Every morning I am quite literally blockading by one hundred screaming children. They lock onto my legs, weigh down my arms, climb up me like a tree—and while at first my lion gig was good enough to get rid of them they now think its rip-roaringly hilarious. My threats to kill them are lost because these children are too young to speak Portuguese, and while my shitswa is good enough to scream “go away!” at them it has no effect. So I do what any man would do, I run away.

So for the last month or so you will see me leaving my yard dressed in a button down collared shirt, slacks and dress shoes, cradling my man-purse as I run as fast as I can past a pursuing mass of crazed children. It’s a lot like 28 Days Later only I can’t shoot them.

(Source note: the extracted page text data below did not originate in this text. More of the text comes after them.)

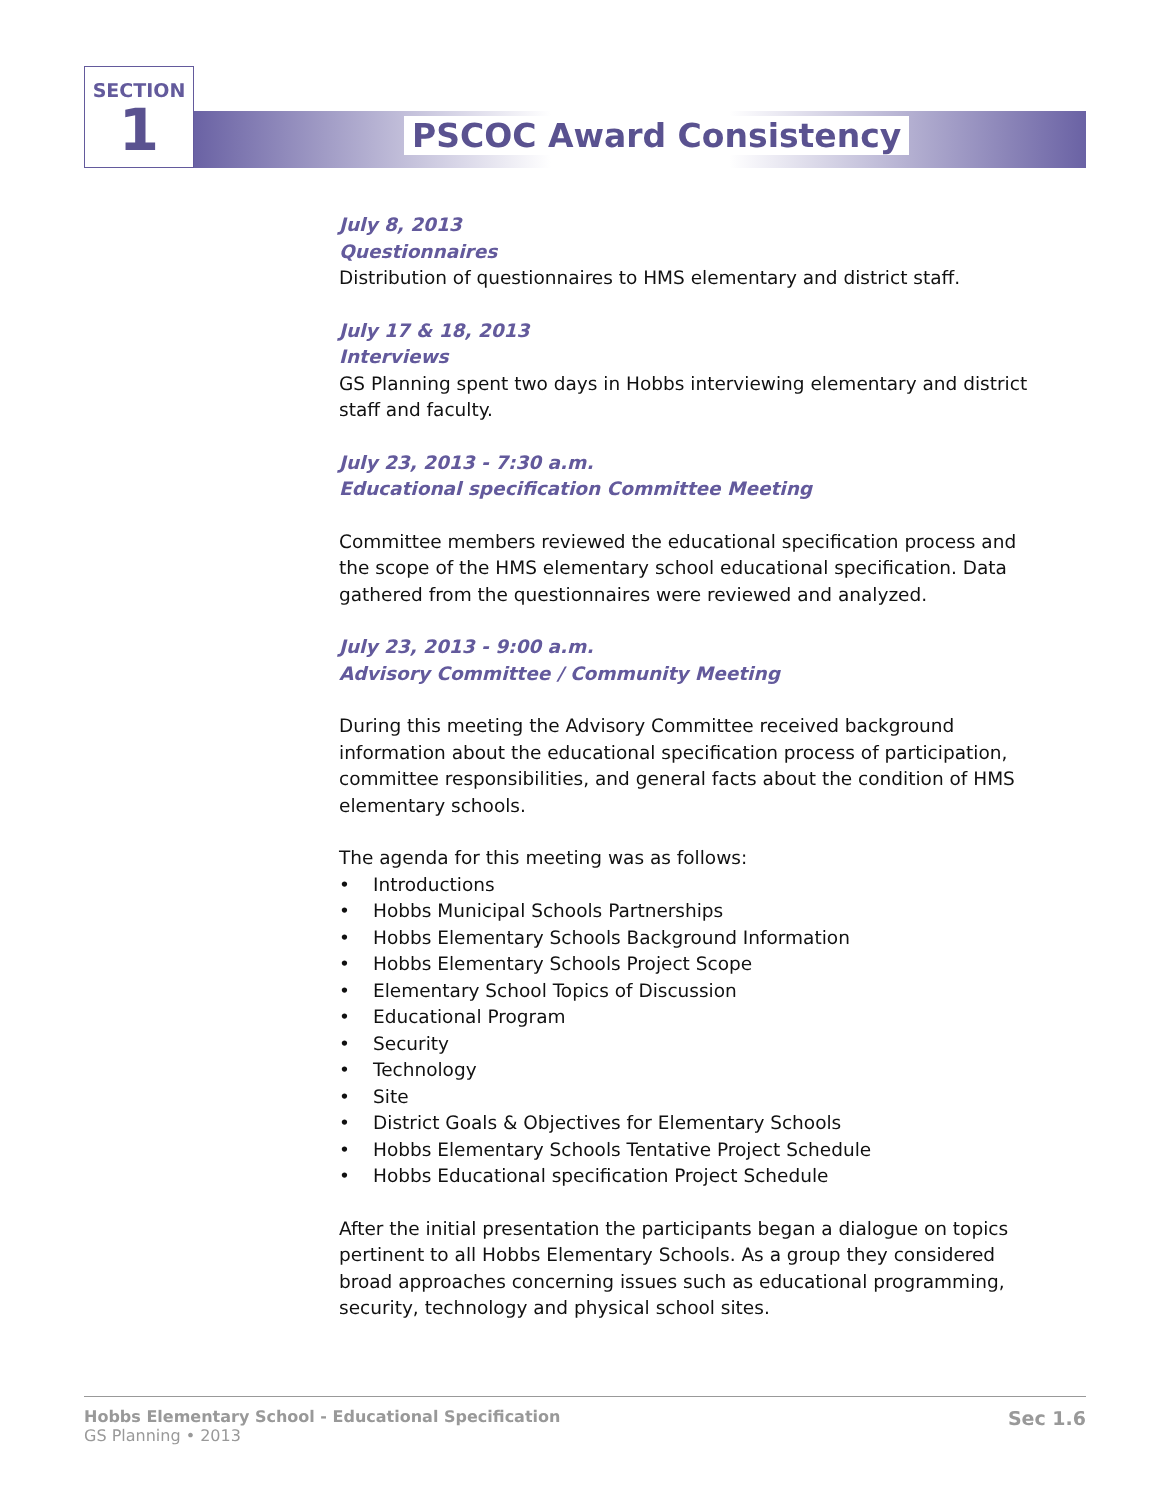SECTION
1
PSCOC Award Consistency
July 8, 2013
Questionnaires
Distribution of questionnaires to HMS elementary and district staff.
July 17 & 18, 2013
Interviews
GS Planning spent two days in Hobbs interviewing elementary and district staff and faculty.
July 23, 2013 - 7:30 a.m.
Educational specification Committee Meeting
Committee members reviewed the educational specification process and the scope of the HMS elementary school educational specification. Data gathered from the questionnaires were reviewed and analyzed.
July 23, 2013 - 9:00 a.m.
Advisory Committee / Community Meeting
During this meeting the Advisory Committee received background information about the educational specification process of participation, committee responsibilities, and general facts about the condition of HMS elementary schools.
The agenda for this meeting was as follows:
• Introductions
• Hobbs Municipal Schools Partnerships
• Hobbs Elementary Schools Background Information
• Hobbs Elementary Schools Project Scope
• Elementary School Topics of Discussion
• Educational Program
• Security
• Technology
• Site
• District Goals & Objectives for Elementary Schools
• Hobbs Elementary Schools Tentative Project Schedule
• Hobbs Educational specification Project Schedule
After the initial presentation the participants began a dialogue on topics pertinent to all Hobbs Elementary Schools. As a group they considered broad approaches concerning issues such as educational programming, security, technology and physical school sites.
Hobbs Elementary School - Educational Specification
GS Planning • 2013
Sec 1.6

Tuesday, September 7, 2010

Riots in Maputo

The last week has seen some violence in Mozambique. Rises in the prices of basic goods in conjunction with a food shortage (due I believe to a drought in Russia or some such whatever) have caused large protests, which some crazy kids took as an opportunity to riot and loot, and unfortuntely lead some police officers to use live rounds on rioters/protesters killing between 7 and 13 people, depending on the report. The protests did spread to some other metropolitan areas of Mozambique, and in the city of Chimoio some reports said 3 more were killed.

Now despite all that my life has changed not at all. My community has not been affected in the slightest by these problems. In fact when my mother called she knew quite a bit more about it than I did. The peace corps volunteers here in Moz are in no danger of any kind, though the Peace Corps has taken precautions and restricted our travel to keep tabs on us just in case.

Reports of jeeps full of police rolling the streets of Maputo armed with AK47s calls to mind dark times in this countrys past, so worry over the violence in the international news is no surprise. It is also a tragedy that police used live rounds, or that some protesters chose to riot. That being said, the effects of all of this have been quite small. Though in the coming weeks we'll see what rising food prices does to my community.

So it's relatively all good in the hood.